The example uses method: random, where each agent samples
independently. Bayesian search also works well with parallel agents.
Agents report results back as they finish and the controller updates its
model between rounds. If using Bayesian, set run_cap high enough for
the optimizer to go through several rounds.
Four files are involved:
File |
Description |
|---|---|
|
W&B sweep configuration (parameters, search method, metric). |
|
SkyPilot cluster definition (resources, setup, no run section). |
|
SkyPilot job definition that runs |
|
Convenience script that creates the sweep, provisions the cluster, and submits one agent per GPU. |
Quick start
./scripts/cloud/sweep-launch.sh A100:8 # 8 agents on an 8xA100
This creates a W&B sweep, provisions a cluster, and submits one agent per GPU. Each agent runs training with a different set of hyperparameters sampled by the sweep controller.
Manual steps (if you prefer more control):
# 1. Create the sweep (returns a SWEEP_ID).
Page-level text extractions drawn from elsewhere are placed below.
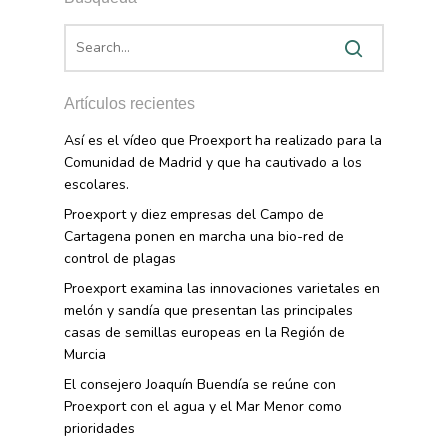
Sostenibilidad
Contacto
Exportaciones 2017
Nutrición Y Salud
Proyectos Destacados
Innovación
Exportaciones 2016
Intranet
Opinión
Promoción De La
Videos
Exportaciones 2015
Alimentación Saludabl
RSC
Artículos recientes
Campañas De Consum
Así es el vídeo que Proexport ha realizado para la
Sostenibilidad
Frutas Y Hortalizas
Comunidad de Madrid y que ha cautivado a los
Concurso Fotográfic
Nuves. Nutrición Veget
escolares.
Sostenible
Proexport y diez empresas del Campo de
Cartagena ponen en marcha una bio-red de
control de plagas
Proexport examina las innovaciones varietales en
melón y sandía que presentan las principales
casas de semillas europeas en la Región de
Murcia
El consejero Joaquín Buendía se reúne con
Proexport con el agua y el Mar Menor como
prioridades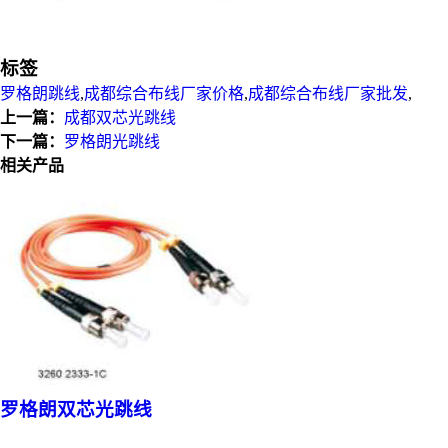
标签
罗格朗跳线
,
成都综合布线厂家价格
,
成都综合布线厂家批发
,
上一篇：
成都双芯光跳线
下一篇：
罗格朗光跳线
相关产品
罗格朗双芯光跳线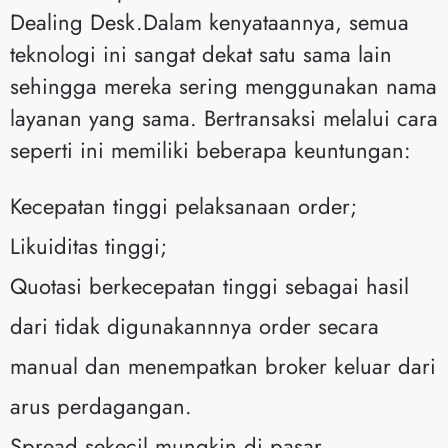
Dealing Desk.Dalam kenyataannya, semua
teknologi ini sangat dekat satu sama lain
sehingga mereka sering menggunakan nama
layanan yang sama. Bertransaksi melalui cara
seperti ini memiliki beberapa keuntungan:
Kecepatan tinggi pelaksanaan order;
Likuiditas tinggi;
Quotasi berkecepatan tinggi sebagai hasil
dari tidak digunakannnya order secara
manual dan menempatkan broker keluar dari
arus perdagangan.
Spread sekecil mungkin di pasar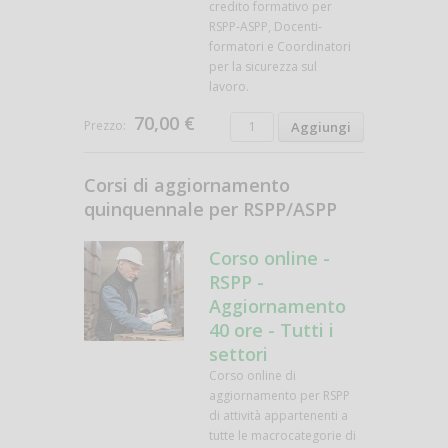
credito formativo per
RSPP-ASPP, Docenti-
formatori e Coordinatori
per la sicurezza sul
lavoro.
70,00 €
Prezzo:
Corsi di aggiornamento
quinquennale per RSPP/ASPP
Corso online -
RSPP -
Aggiornamento
40 ore - Tutti i
settori
Corso online di
aggiornamento per RSPP
di attività appartenenti a
tutte le macrocategorie di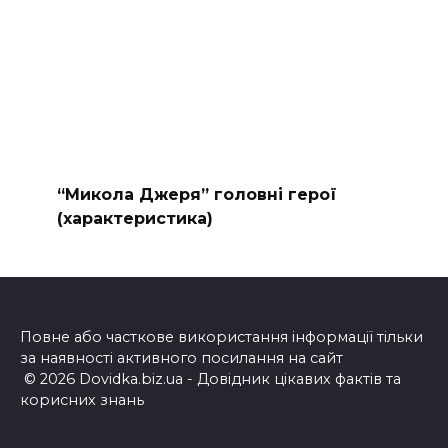
“Микола Джеря” головні герої
(характеристика)
Повне або часткове використання інформації тільки
за наявності активного посилання на сайт
© 2026 Dovidka.biz.ua - Довідник цікавих фактів та
корисних знань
wandb sweep scripts/cloud/sweep.yaml
# 2. Provision the cluster (runs setup, no agents yet).
sky launch scripts/cloud/sweep-cluster.yaml \
-c mjlab-sweep --gpus A100:8
# 3. Submit one agent per GPU.
sky exec mjlab-sweep scripts/cloud/sweep-agent.yaml \
--gpus A100:1 --env SWEEP_ID=<entity/project/sweep_id> -d
Monitor progress on the W&B dashboard or with sky queue mjlab-sweep.
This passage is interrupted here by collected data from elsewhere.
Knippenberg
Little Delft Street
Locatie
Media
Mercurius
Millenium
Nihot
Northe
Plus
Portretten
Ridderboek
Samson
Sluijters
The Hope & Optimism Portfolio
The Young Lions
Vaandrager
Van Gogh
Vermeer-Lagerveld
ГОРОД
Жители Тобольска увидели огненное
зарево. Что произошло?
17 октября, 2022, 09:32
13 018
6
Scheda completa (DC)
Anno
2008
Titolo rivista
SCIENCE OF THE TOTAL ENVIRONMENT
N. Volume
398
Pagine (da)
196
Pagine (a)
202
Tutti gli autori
When done, tear down the cluster with sky down mjlab-sweep.
Monitoring#
Provisioning can take five minutes or more while Lambda allocates the instance. Open a second terminal to keep an eye on things:
sky status # cluster state (INIT, UP, ...)
sky logs sky-<cluster-name> # stream logs in real time
sky logs sky-<cluster-name> --no-follow # print current logs and exit
sky queue sky-<cluster-name> # job queue for the cluster
Tip
If the cluster stays in INIT for a long time, the GPU type is
likely sold out. Cancel with sky down and try a different GPU, or
add --retry-until-up to let SkyPilot keep polling until capacity
opens up.
sky down sky-<cluster-name>
sky launch scripts/cloud/train.yaml --retry-until-up
Iterating on a failed job#
When a job fails the cluster keeps running (and billing). You can fix the problem locally and resubmit without waiting for a new instance:
sky exec sky-<cluster-name> scripts/cloud/train.yaml
Important
sky exec rsyncs your latest code and reruns the run step
only. It does not rerun setup. If your fix involves
dependency changes, use sky launch again or SSH in and run the
setup commands manually.
Other useful commands:
sky down sky-<cluster-name> # terminate the instance immediately
ssh sky-<cluster-name> # SSH in (SkyPilot configures this for you)
Cost management#
Warning
Always run sky status after each session to confirm nothing is
still running. Forgotten instances are the most common source of
unexpected charges. To terminate everything at once: sky down -a.
Instances auto-terminate after 5 minutes of idle time by default. You can change this in the YAML (
idle_minutes) or at launch time with--idle-minutes-to-autostop.The
down: truesetting in the YAML means the instance is fully terminated when it stops, not just paused. Billing stops completely.
Troubleshooting#
No instances available
Lambda GPUs sell out frequently. A few things to try:
Use
--retry-until-upto poll automatically.Try a different GPU type:
--gpus A100:1,--gpus A10:1, etc.If you have credentials for other clouds (GCP, AWS), SkyPilot can fall back to them automatically.